The following article is another good read (medical imaging focused and more technical).

A hybrid approach is often best

Combining explicit feature engineering with unsupervised or semi-supervised learning can be the winning formula. The explicit features create a more robust scaffold for your model training that is less sensitive to materially insignificant changes in the datasets, while also improving potential explainability.

Involve clinicians in the process

Involving clinicians in your development is a great way to both evaluate the different potential biases to understand how significant they can be for your application. They are also a great resource to check whether a model prediction makes sense to them. Is there a medical reason to believe there's signal in the data?
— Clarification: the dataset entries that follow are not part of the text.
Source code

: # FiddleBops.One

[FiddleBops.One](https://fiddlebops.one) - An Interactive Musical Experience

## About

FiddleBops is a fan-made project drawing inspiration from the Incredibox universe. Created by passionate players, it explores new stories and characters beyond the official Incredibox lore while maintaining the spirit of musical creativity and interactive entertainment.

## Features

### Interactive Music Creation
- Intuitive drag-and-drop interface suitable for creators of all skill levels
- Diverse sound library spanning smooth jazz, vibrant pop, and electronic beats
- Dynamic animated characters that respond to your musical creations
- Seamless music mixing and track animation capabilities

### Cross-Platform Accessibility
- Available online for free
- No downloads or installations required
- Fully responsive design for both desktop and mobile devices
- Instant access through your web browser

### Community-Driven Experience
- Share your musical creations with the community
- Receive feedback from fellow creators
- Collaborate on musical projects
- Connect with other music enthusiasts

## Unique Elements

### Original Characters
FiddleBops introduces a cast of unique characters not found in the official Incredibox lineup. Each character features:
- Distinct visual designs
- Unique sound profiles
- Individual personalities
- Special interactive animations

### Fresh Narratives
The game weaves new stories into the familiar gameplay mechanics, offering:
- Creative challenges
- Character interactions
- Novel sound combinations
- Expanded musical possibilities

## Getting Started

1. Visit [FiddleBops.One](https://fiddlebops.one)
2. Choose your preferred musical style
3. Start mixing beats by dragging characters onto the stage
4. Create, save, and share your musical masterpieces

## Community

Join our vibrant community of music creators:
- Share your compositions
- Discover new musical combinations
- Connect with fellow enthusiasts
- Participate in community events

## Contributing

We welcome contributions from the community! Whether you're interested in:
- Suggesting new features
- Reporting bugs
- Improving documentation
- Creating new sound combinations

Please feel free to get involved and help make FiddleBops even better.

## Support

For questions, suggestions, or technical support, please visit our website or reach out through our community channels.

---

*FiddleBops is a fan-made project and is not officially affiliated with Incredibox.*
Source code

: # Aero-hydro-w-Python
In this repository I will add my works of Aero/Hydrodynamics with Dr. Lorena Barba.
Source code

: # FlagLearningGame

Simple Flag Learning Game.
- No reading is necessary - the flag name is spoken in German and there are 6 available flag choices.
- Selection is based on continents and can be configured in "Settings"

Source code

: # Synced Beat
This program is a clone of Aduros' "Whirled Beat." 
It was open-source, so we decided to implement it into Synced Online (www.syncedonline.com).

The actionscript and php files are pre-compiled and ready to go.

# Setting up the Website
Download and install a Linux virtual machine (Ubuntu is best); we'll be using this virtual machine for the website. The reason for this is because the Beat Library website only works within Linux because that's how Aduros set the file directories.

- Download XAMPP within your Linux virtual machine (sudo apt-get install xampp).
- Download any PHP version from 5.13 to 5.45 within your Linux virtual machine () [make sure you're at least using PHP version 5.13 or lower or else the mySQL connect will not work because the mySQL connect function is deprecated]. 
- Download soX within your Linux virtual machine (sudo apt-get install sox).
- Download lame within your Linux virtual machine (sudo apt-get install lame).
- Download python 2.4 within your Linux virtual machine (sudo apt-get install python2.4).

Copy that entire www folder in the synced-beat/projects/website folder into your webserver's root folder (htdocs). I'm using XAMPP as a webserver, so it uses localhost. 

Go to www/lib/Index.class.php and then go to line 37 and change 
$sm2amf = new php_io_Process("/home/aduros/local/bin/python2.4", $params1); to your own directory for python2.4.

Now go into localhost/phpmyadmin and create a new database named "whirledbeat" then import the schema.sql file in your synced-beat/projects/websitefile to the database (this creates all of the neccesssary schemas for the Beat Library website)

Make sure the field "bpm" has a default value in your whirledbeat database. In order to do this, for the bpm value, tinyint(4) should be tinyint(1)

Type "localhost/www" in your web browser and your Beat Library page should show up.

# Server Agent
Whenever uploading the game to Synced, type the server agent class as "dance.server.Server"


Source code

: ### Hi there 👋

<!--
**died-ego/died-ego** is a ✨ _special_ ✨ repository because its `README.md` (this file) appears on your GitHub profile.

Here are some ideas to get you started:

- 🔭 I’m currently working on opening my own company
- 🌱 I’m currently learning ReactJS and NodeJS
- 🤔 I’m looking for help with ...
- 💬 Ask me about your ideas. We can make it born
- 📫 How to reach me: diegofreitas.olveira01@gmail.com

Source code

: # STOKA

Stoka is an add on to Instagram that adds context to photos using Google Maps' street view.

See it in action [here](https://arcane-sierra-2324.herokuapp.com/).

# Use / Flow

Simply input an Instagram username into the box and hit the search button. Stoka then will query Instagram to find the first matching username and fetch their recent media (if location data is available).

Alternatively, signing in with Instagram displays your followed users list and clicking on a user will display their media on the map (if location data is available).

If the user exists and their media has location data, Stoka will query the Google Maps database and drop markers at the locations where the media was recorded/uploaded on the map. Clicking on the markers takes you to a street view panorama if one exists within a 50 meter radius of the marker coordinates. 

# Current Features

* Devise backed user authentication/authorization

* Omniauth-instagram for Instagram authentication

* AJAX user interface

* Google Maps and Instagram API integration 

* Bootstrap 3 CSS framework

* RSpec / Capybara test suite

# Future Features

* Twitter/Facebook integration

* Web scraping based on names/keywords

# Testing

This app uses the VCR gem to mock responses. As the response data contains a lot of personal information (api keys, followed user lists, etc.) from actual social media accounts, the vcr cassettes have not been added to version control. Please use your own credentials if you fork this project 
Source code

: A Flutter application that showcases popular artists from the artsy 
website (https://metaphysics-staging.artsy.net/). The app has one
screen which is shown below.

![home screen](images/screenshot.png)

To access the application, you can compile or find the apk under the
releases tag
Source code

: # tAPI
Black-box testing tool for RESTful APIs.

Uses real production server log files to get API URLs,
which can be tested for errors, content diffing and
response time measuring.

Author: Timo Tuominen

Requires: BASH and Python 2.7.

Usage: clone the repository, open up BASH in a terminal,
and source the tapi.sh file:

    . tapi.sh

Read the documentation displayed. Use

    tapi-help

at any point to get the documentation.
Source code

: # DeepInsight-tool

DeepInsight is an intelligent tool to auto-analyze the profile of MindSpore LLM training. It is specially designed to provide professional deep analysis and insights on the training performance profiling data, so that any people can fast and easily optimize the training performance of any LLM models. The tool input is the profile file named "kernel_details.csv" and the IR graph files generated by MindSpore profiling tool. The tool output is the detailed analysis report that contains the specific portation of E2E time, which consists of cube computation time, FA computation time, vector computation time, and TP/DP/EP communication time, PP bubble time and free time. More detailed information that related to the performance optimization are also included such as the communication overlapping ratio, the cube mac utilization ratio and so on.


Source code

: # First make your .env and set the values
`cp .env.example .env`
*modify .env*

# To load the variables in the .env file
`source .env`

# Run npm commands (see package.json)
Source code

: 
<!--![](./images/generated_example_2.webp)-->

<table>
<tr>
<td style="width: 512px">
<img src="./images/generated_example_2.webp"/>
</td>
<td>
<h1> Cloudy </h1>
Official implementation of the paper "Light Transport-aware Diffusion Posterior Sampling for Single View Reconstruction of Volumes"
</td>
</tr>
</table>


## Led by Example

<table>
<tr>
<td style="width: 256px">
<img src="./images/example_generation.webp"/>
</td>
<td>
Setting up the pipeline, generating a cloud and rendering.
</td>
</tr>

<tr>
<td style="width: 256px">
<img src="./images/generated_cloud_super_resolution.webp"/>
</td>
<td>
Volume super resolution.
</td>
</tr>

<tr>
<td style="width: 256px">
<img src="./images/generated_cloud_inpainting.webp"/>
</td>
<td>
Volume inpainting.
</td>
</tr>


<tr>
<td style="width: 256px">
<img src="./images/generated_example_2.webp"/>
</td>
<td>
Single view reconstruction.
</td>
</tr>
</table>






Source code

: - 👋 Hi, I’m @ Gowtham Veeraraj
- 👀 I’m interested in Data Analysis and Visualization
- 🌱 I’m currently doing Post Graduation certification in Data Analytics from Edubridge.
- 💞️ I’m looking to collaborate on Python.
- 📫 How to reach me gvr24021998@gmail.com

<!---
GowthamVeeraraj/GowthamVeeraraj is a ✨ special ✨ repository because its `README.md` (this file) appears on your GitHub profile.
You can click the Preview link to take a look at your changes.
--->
If the model can demonstrate what influences the prediction, does it pass a "medical sense" check or is it simply a correlation? Can you rule it out if in doubt?

Prepare for ongoing improvements and monitor for drift

Even if you evaluate all potential sources of bias, plan ahead for the unexpected. Build in the mechanisms that will allow you to monitor for differences in data characteristics in production and enable you to identify drift both initially and over time.

Expect additional adoption challenges

There is no doubt AI has the ability to transform many aspects of Healthcare and Healthcare Delivery. Introducing it in practice is not easy though. Beyond the data and bias challenges discussed above there will be other challenges for successful adoption. Expect to face challenges with trust (explainability helps, but is not a panacea), workflow integration and adaptation and business model difficulties to name a few common challenges.

If you found a significant Healthcare problem or need you can address with AI, pursue it with grit and perseverance while trying to reduce your risks by being mindful of the pitfalls to improve your ability to make a big impact.